**WHAT IS REQUIRED**
Can you update the listing below so that each "devolved" becomes "delegated" and nothing else changes?

┌─ RECORDS TO PROCESS

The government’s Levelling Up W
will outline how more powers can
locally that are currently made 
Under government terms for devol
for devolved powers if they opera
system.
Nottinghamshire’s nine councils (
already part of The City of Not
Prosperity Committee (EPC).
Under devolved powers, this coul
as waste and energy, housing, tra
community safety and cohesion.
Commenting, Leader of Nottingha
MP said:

└─

**EXERCISE SOLUTION**
The government’s Levelling Up W
will outline how more powers can
locally that are currently made 
Under government terms for devol
for delegated powers if they opera
system.
Nottinghamshire’s nine councils (
already part of The City of Not
Prosperity Committee (EPC).
Under delegated powers, this coul
as waste and energy, housing, tra
community safety and cohesion.
Commenting, Leader of Nottingha
MP said:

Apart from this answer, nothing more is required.